*What needs to be done:*
Reproduce word for word the lines in the data below, from the line with "### Title Optimization (55-60 chars)" to the line with "samband | Studio", including both of those lines.

(Data entries)
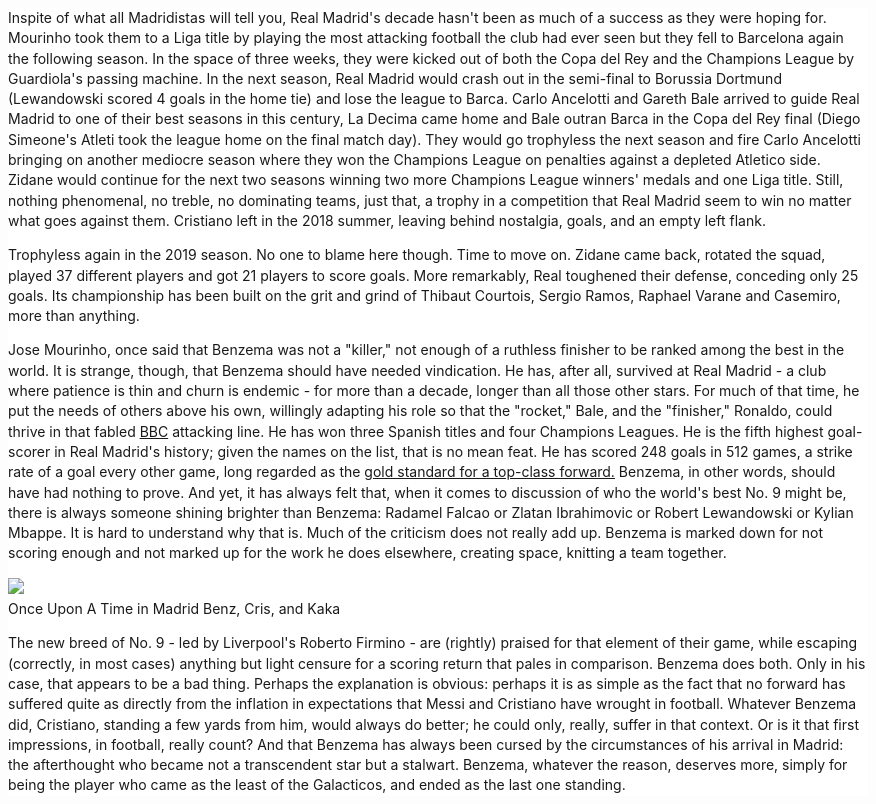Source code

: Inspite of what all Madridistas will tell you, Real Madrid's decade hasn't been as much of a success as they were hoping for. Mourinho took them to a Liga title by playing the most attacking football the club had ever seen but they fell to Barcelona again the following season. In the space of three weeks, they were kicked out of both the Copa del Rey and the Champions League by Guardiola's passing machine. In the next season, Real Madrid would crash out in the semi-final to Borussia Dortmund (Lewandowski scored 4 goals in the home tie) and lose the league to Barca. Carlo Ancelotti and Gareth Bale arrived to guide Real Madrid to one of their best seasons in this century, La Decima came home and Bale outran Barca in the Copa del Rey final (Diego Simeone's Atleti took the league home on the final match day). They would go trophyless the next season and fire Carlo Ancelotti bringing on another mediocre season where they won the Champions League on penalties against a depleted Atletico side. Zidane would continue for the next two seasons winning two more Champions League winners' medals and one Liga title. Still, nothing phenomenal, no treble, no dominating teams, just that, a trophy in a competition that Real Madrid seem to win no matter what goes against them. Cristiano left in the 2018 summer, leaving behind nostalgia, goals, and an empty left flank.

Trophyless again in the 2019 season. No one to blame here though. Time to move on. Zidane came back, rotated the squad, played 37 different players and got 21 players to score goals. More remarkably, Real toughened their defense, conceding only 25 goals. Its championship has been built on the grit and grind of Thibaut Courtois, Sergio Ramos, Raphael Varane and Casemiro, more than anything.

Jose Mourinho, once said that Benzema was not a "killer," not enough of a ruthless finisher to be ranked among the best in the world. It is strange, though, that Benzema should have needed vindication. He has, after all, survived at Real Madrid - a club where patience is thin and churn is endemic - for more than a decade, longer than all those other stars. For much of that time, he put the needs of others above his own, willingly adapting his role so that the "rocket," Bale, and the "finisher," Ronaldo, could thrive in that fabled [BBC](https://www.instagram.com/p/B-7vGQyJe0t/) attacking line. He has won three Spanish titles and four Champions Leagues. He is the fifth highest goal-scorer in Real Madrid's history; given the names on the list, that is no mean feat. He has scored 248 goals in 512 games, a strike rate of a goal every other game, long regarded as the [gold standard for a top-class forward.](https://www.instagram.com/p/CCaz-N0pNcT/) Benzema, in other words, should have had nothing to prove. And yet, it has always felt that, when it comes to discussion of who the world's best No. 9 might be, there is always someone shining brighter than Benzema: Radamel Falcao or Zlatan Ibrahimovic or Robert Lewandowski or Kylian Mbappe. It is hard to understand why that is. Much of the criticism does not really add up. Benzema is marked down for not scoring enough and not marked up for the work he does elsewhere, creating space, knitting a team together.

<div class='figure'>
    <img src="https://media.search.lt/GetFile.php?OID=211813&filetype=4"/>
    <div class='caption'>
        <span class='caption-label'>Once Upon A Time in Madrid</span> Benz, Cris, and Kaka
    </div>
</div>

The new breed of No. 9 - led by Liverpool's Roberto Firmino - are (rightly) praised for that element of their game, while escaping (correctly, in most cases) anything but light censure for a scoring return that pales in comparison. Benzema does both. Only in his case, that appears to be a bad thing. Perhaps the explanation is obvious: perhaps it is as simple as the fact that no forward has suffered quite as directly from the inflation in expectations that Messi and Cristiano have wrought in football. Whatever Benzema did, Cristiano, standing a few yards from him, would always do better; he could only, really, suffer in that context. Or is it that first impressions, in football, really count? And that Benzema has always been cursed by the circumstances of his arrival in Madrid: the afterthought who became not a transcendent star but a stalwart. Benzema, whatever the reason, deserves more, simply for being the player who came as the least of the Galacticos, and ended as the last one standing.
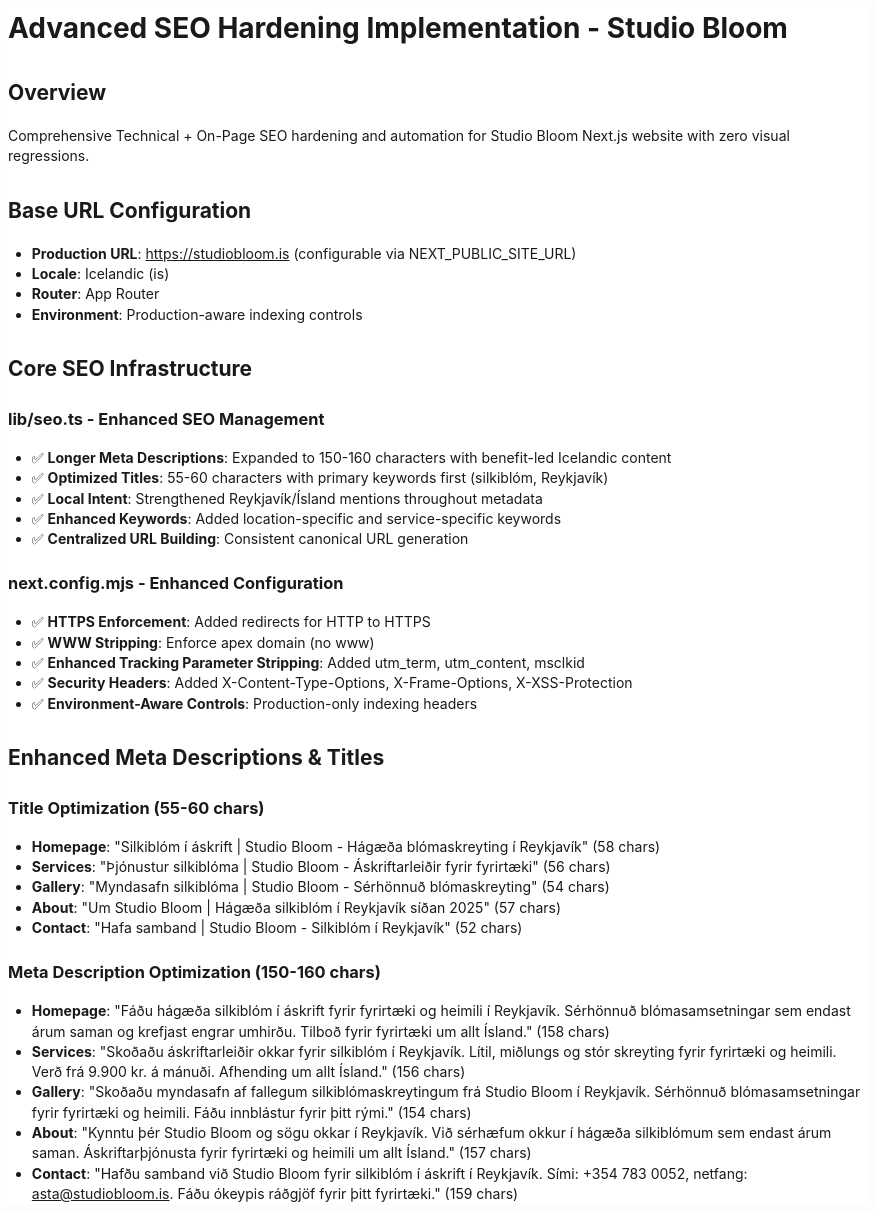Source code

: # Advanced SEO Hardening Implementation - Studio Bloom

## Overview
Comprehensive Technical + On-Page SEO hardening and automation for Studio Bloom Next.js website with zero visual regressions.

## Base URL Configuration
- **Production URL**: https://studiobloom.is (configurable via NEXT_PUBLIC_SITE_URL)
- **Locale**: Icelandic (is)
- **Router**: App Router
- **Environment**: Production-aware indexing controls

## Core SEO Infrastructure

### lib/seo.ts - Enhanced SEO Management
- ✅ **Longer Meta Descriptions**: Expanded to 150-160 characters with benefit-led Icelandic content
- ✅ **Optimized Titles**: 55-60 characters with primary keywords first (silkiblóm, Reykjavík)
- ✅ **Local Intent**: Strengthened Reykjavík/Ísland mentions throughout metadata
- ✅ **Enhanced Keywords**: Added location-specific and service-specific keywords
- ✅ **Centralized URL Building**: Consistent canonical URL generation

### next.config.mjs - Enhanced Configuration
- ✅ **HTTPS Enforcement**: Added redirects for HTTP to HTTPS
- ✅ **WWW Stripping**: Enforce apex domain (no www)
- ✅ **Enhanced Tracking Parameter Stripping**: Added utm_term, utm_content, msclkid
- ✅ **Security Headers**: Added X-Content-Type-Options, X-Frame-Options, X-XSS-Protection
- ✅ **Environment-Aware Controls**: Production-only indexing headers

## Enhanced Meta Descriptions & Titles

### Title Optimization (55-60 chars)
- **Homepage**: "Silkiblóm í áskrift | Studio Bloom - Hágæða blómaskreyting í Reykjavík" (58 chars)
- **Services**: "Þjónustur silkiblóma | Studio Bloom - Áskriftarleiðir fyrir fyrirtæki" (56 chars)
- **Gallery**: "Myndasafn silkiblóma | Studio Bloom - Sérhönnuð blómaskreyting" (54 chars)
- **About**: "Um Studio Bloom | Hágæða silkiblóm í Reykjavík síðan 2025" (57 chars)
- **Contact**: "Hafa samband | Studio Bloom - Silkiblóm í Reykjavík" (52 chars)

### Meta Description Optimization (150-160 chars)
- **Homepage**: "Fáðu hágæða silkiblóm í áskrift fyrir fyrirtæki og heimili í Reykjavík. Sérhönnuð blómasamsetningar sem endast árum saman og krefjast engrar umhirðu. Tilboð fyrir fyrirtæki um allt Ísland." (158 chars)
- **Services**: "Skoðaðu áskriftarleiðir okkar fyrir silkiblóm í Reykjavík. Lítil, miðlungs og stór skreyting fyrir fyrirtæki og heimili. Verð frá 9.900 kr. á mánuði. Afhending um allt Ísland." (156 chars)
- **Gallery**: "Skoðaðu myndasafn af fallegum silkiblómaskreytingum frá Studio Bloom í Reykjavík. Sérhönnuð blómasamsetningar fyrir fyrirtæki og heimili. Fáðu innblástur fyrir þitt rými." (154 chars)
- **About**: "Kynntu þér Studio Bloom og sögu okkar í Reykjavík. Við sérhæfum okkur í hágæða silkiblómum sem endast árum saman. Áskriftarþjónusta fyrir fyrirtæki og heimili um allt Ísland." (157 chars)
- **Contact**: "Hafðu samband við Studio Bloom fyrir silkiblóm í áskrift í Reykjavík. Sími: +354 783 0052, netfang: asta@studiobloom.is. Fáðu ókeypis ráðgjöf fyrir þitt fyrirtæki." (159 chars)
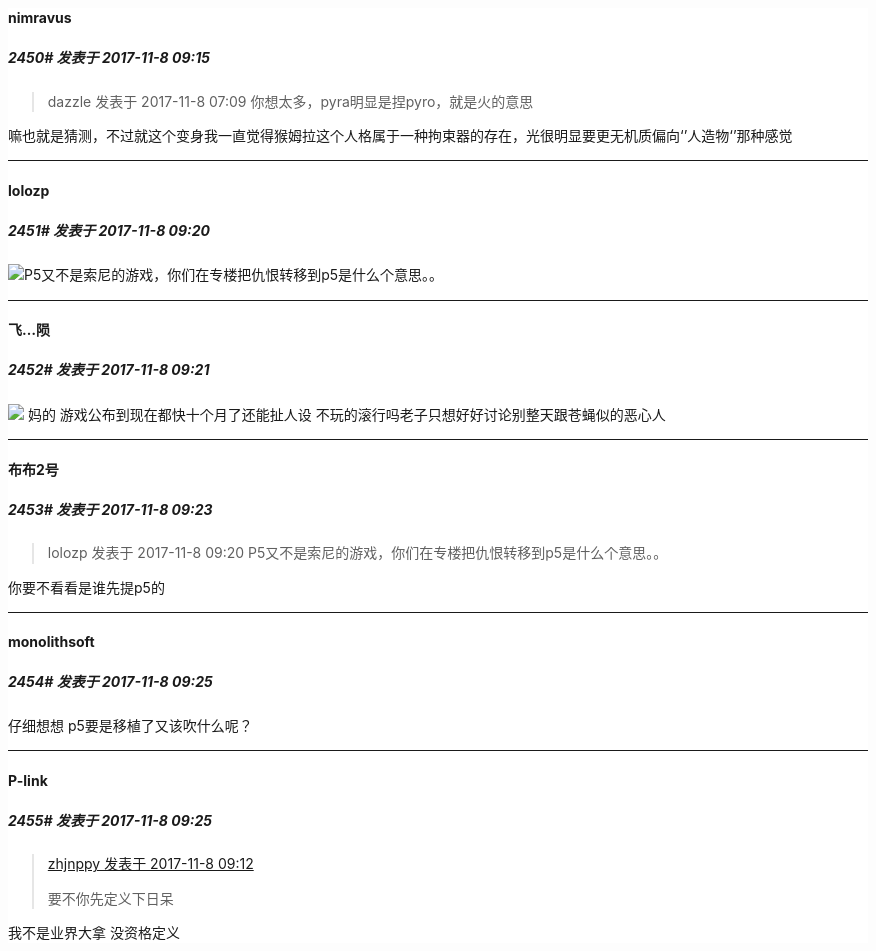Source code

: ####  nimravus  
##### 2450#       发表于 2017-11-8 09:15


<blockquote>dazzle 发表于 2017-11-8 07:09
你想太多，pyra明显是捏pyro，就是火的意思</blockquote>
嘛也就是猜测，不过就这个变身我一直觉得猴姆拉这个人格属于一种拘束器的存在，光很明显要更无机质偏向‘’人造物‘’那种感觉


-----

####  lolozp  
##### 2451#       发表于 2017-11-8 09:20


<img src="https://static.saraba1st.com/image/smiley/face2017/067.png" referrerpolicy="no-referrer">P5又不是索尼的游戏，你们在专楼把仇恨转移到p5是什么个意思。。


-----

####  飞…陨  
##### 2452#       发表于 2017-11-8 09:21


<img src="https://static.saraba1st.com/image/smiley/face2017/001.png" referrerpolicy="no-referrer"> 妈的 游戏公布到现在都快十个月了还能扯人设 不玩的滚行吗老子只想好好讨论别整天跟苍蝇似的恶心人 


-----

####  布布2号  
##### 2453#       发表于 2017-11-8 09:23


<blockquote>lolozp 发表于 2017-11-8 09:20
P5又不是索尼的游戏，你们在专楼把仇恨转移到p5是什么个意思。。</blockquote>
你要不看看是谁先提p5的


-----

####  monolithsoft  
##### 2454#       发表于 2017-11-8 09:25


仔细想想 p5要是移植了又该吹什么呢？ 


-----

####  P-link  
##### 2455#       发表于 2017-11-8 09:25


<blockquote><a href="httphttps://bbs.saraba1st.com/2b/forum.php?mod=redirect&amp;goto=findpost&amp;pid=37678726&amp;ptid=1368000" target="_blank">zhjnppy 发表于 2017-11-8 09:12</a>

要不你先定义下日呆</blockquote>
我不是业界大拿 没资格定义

*Answer space:*
### Title Optimization (55-60 chars)
- **Homepage**: "Silkiblóm í áskrift | Studio Bloom - Hágæða blómaskreyting í Reykjavík" (58 chars)
- **Services**: "Þjónustur silkiblóma | Studio Bloom - Áskriftarleiðir fyrir fyrirtæki" (56 chars)
- **Gallery**: "Myndasafn silkiblóma | Studio Bloom - Sérhönnuð blómaskreyting" (54 chars)
- **About**: "Um Studio Bloom | Hágæða silkiblóm í Reykjavík síðan 2025" (57 chars)
- **Contact**: "Hafa samband | Studio Bloom - Silkiblóm í Reykjavík" (52 chars)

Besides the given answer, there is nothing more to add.